BRIEF A
From the ESX 3.0.2 ping latency thread, copy the stretch from "ESX 3.0.2 - ping" through "this strange behavior.." word for word.

PAGE TEXT
________________________________________
VMware Cloud Community
admin
Immortal
Immortal

ESX 3.0.2 - ping latency

Hey all,

we are experiencing trouble after we upgraded to esx 3.0.2. I did one machine last friday and did not notice the problem immediately, today it patched another esx and after the boot sequence was complete i saw this strange behavior..

Normally all our servers have a ping latency around 1 (or smaller) as shown below

Pinging esx1.uz.kuleuven.ac.be \[172.22.3.34] with 32 bytes o

Reply from 172.22.3.34: bytes=32 time=1ms TTL=63

Reply from 172.22.3.34: bytes=32 time<1ms TTL=63

Reply from 172.22.3.34: bytes=32 time<1ms TTL=63

...
________________________________________
SUPPLIED MATERIAL
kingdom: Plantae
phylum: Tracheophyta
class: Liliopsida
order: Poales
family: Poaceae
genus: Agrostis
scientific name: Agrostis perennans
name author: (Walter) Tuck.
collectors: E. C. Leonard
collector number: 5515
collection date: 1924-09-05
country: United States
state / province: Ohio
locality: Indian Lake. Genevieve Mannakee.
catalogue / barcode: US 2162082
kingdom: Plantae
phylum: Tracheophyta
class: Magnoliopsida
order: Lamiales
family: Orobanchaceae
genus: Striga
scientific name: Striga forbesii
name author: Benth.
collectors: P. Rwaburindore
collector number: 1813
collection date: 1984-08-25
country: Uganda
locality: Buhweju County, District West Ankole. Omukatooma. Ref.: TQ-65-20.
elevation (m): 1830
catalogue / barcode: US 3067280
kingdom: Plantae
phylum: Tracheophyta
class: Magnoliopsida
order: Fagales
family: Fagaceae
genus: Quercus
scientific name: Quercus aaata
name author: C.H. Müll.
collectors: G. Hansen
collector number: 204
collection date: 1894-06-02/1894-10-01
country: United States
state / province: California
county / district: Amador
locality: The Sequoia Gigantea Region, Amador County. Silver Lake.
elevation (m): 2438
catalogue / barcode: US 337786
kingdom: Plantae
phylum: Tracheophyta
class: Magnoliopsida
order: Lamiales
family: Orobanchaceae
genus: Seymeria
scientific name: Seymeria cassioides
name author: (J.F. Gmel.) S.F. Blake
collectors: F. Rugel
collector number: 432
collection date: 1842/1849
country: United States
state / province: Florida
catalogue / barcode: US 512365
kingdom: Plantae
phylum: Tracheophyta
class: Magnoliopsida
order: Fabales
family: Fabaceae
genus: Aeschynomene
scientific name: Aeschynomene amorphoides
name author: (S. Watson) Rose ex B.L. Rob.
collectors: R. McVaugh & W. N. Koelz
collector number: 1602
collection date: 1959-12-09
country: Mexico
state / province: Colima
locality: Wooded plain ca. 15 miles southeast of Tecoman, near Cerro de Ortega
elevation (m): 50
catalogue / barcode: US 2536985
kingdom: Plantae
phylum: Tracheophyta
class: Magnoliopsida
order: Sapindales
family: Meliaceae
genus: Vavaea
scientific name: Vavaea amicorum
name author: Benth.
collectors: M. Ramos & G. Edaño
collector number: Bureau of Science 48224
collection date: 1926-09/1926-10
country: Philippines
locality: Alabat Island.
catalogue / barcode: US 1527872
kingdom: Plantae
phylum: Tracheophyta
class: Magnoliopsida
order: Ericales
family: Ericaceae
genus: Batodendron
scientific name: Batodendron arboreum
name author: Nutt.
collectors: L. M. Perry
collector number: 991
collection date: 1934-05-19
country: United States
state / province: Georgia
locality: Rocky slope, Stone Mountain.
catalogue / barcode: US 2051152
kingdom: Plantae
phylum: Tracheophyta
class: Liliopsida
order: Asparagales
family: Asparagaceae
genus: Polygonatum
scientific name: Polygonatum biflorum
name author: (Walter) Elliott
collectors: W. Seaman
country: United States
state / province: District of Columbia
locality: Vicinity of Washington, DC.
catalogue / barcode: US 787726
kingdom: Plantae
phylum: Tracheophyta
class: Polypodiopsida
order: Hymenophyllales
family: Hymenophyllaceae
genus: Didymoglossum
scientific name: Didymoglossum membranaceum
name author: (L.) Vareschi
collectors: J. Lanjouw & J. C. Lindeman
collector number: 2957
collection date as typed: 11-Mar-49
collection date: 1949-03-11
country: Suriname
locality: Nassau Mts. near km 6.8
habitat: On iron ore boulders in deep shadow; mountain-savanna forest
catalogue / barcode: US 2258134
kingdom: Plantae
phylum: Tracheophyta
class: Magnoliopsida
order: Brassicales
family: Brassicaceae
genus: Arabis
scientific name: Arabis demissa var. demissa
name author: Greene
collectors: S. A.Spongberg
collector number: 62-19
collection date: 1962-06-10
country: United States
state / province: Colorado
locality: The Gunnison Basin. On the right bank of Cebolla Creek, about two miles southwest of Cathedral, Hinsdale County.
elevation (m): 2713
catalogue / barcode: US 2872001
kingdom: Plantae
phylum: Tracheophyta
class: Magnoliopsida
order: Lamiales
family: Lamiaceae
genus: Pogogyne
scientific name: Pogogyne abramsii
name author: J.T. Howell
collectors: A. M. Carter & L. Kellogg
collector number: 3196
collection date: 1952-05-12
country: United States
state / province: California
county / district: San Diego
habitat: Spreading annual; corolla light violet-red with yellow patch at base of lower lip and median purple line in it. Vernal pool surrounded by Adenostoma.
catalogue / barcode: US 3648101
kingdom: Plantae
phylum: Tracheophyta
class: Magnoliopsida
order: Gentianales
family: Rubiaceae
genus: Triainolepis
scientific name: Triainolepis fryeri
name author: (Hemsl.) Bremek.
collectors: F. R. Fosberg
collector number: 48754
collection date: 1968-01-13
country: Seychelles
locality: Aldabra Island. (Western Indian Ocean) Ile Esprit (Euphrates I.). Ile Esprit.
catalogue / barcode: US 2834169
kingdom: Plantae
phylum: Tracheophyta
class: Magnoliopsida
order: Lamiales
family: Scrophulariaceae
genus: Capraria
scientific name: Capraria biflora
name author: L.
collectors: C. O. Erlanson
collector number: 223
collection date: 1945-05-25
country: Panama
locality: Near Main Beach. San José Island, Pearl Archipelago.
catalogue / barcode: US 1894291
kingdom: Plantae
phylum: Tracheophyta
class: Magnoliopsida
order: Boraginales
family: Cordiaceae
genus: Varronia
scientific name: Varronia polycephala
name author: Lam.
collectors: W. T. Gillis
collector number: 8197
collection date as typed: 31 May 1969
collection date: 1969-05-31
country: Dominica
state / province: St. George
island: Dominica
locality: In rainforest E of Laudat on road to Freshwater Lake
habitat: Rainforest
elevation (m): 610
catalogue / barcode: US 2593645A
________________________________________
BRIEF B
Rewrite the stretch of the entries from the line containing "name author: (Hemsl.) Bremek." through the line containing "scientific name: Capraria biflora", changing "collector number" to "collector no." and leaving everything else unchanged. Return only those lines.

FULL RESPONSE A
ESX 3.0.2 - ping latency

Hey all,

we are experiencing trouble after we upgraded to esx 3.0.2. I did one machine last friday and did not notice the problem immediately, today it patched another esx and after the boot sequence was complete i saw this strange behavior..

FULL RESPONSE B
name author: (Hemsl.) Bremek.
collectors: F. R. Fosberg
collector no.: 48754
collection date: 1968-01-13
country: Seychelles
locality: Aldabra Island. (Western Indian Ocean) Ile Esprit (Euphrates I.). Ile Esprit.
catalogue / barcode: US 2834169
kingdom: Plantae
phylum: Tracheophyta
class: Magnoliopsida
order: Lamiales
family: Scrophulariaceae
genus: Capraria
scientific name: Capraria biflora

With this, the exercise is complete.